Paraglidable.com kümmert sich nicht um spezifische Wettervariablen. Vielmehr konzentriert sich die Seite weitgehend auf zwei Angaben:
- Can I fly – ist es fliegbar?
- Can I do XC – sind größere Streckenflüge möglich?
Die Antworten darauf liefert eine Künstliche Intelligenz (KI). Ein spezielles Computerprogramm im Hintergrund von Paraglidable.com hat gelernt, die Ergebnisse des GFS-Wettermodells entsprechend zu interpretieren. Dabei berücksichtigt es über 200 Meteo-Variablen und leitet daraus die Fliegbarkeit ab.
Ganz Zentralspanien könnte an diesem Tag gute Streckenflugbedingungen bieten, erkennbar am deutlichen, weißen Punkteraster. |
Natürlich gibt es auch alle Zwischenstufen. Gute Streckenflugregionen werden zusätzlich mit einem weißen Punkteraster markiert. Schneller bekommt man nirgendwo den Überblick, wann und wo besonders gute XC-Bedingungen herrschen. Ein optischer Hammertag-Alarmservice in weiß-gefleckten Ampelfarben.
Ein Base-Jump-Unfall und die Folgen
Der Kopf hinter Paraglidable.com ist Antoine Meler. Der Franzose aus der Nähe von St. Hilaire ist begeisterter Gleitschirmflieger und Base-Jumper. In seinem Job programmiert er allerdings Systeme zur automatischen Bilderkennung, die auch auf neuronalen Netzen, also einer Künstlichen Intelligenz basieren. Schon vor Jahren hatte er die Idee, diese Kenntnisse auch für sein Hobby einzusetzen.

AUSGELESENE EINTRÄGE ▸
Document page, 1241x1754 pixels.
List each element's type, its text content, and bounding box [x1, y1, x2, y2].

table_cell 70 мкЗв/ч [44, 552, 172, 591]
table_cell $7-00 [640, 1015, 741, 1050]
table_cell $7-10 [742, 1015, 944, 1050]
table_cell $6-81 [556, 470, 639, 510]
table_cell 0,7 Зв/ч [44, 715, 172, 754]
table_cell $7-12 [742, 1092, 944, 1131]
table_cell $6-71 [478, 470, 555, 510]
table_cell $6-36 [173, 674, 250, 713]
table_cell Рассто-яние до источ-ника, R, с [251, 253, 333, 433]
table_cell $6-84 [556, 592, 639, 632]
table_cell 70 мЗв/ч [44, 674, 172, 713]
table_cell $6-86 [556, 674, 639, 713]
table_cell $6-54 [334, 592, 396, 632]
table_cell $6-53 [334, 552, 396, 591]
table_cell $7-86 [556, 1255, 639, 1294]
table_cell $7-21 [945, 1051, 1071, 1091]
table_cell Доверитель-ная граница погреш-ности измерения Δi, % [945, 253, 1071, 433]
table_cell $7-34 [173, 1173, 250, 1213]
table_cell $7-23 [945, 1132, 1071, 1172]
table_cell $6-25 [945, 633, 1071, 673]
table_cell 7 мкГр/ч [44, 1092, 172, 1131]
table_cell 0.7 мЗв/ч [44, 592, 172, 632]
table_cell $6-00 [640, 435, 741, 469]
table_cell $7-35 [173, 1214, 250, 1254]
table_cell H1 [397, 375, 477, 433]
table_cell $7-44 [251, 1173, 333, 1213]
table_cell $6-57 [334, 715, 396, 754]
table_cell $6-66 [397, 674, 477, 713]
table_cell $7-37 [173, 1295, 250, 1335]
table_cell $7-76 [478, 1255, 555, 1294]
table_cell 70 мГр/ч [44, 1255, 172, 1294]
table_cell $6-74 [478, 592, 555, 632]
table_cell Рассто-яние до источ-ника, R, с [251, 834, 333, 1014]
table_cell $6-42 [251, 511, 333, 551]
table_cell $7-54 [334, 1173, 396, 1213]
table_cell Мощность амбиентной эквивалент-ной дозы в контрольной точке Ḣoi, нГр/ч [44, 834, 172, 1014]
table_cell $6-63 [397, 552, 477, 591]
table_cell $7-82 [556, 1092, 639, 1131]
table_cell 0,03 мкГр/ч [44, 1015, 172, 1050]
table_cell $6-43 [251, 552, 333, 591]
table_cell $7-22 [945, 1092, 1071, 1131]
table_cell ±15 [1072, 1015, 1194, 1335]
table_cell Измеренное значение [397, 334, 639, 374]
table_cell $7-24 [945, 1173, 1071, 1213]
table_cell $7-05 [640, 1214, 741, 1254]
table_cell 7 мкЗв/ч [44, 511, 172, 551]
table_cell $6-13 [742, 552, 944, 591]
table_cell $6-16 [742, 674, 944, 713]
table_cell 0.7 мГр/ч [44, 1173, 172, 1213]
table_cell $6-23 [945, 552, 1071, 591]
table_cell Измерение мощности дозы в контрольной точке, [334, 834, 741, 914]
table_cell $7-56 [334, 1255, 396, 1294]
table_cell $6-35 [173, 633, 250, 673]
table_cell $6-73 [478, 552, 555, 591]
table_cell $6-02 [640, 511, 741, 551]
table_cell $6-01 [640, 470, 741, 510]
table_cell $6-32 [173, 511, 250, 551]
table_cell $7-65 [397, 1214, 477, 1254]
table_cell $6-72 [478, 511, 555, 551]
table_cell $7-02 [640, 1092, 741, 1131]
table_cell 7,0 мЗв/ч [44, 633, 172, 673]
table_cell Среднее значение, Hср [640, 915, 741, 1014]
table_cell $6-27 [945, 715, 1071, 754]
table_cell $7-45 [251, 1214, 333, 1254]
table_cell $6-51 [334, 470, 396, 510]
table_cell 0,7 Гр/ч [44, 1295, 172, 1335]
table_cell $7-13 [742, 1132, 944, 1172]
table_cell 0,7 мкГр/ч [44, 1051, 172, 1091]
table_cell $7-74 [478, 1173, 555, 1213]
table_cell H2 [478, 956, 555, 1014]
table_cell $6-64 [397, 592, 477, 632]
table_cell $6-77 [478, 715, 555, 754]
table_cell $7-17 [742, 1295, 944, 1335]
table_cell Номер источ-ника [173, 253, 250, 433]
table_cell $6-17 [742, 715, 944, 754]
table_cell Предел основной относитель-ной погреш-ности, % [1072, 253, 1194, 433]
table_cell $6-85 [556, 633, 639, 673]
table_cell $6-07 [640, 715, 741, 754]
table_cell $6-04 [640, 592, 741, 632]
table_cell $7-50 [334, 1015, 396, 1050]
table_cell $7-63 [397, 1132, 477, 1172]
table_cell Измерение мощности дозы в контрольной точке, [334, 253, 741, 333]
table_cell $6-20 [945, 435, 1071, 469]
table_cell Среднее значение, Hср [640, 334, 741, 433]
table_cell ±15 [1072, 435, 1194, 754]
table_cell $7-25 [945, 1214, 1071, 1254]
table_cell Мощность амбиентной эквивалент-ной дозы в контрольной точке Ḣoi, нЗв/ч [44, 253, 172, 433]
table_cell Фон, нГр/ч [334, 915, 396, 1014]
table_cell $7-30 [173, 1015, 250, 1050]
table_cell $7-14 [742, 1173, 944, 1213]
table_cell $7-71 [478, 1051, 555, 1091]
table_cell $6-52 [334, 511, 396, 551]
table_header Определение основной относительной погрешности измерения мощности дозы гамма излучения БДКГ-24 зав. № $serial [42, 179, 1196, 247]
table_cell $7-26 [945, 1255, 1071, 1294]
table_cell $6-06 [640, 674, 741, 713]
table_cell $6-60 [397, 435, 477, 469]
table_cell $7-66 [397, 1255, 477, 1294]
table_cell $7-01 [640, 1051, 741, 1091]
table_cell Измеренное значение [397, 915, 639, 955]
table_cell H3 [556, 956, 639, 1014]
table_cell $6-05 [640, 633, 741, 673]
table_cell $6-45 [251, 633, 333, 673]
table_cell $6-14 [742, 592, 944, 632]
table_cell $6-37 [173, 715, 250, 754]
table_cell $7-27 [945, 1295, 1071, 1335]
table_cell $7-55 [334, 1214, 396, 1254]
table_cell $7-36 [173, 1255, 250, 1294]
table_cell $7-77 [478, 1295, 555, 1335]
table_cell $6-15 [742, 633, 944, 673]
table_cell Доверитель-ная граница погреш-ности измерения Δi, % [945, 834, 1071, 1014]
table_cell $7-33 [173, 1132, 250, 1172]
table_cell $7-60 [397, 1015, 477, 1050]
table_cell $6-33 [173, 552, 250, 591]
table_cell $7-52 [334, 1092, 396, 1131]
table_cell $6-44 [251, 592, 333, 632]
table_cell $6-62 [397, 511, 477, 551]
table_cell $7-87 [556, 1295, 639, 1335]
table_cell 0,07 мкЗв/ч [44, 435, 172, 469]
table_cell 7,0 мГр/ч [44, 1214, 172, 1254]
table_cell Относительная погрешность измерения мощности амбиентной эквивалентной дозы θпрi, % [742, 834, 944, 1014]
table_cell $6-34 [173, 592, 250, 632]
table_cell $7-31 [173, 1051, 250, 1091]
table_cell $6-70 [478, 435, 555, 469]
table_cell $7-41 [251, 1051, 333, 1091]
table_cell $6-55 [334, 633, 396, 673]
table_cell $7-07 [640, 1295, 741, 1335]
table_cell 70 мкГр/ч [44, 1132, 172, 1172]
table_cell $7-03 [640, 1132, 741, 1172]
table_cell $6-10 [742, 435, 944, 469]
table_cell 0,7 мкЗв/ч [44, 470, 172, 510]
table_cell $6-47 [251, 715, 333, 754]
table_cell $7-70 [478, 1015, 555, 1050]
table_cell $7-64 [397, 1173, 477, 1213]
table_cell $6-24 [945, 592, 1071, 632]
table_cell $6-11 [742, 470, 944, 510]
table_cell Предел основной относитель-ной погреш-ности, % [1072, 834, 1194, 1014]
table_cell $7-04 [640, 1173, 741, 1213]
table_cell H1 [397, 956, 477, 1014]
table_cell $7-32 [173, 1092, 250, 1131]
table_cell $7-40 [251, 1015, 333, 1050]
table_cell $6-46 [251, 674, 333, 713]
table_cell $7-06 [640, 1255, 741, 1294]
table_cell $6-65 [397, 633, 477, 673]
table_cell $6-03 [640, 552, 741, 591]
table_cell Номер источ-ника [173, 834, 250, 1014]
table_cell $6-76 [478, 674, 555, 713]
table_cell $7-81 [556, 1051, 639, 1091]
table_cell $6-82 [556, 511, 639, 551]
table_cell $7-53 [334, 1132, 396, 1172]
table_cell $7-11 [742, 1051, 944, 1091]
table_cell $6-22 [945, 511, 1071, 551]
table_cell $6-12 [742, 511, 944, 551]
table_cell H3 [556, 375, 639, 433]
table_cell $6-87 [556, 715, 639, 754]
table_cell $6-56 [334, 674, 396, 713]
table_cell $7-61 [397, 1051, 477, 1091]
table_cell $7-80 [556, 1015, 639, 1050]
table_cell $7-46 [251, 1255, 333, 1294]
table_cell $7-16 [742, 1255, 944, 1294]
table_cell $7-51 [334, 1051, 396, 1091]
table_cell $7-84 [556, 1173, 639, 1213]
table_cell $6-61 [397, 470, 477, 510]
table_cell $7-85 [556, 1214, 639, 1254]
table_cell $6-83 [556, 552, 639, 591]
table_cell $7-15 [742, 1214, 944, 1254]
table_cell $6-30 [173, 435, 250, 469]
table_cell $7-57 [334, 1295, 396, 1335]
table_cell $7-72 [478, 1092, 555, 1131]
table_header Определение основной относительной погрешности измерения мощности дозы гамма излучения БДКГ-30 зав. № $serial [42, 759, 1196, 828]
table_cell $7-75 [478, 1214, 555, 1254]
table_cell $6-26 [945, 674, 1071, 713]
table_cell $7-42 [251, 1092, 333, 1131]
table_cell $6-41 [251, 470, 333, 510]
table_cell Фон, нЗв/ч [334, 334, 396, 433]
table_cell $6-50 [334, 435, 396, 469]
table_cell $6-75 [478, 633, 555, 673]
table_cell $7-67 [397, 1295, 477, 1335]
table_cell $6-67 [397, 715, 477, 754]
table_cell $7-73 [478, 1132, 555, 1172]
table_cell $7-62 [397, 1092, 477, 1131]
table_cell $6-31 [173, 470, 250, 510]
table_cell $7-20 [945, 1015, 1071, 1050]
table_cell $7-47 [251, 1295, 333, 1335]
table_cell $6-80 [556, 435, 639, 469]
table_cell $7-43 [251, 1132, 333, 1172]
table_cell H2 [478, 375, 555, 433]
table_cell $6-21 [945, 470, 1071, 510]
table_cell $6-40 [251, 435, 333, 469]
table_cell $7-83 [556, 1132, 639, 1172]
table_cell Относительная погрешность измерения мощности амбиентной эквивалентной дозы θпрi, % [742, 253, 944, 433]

DEINE AUFGABEN ▸
a) Beantworte kurz drei Fragen zum Seitenauszug:
(i) Welche Ergebnisse hat das Programm von Paraglidable.com zu deuten gelernt?
(ii) Wie viele Meteo-Variablen bezieht es ein?
(iii) Was programmiert Antoine Meler in seinem Job?
b) Schreib den Abschnitt des Seitenauszugs von "Paraglidable.com kümmert sich" bis "größere Streckenflüge möglich?" noch einmal ab und tausche dabei "Streckenflüge" gegen "Überlandflüge".
Stütze dich dabei nur auf den Seitenauszug.

ERGEBNISSE JE AUFGABE ▸
a)
(i) Die Ergebnisse des GFS-Wettermodells.
(ii) Über 200.
(iii) Systeme zur automatischen Bilderkennung.

b)
Paraglidable.com kümmert sich nicht um spezifische Wettervariablen. Vielmehr konzentriert sich die Seite weitgehend auf zwei Angaben:
- Can I fly – ist es fliegbar?
- Can I do XC – sind größere Überlandflüge möglich?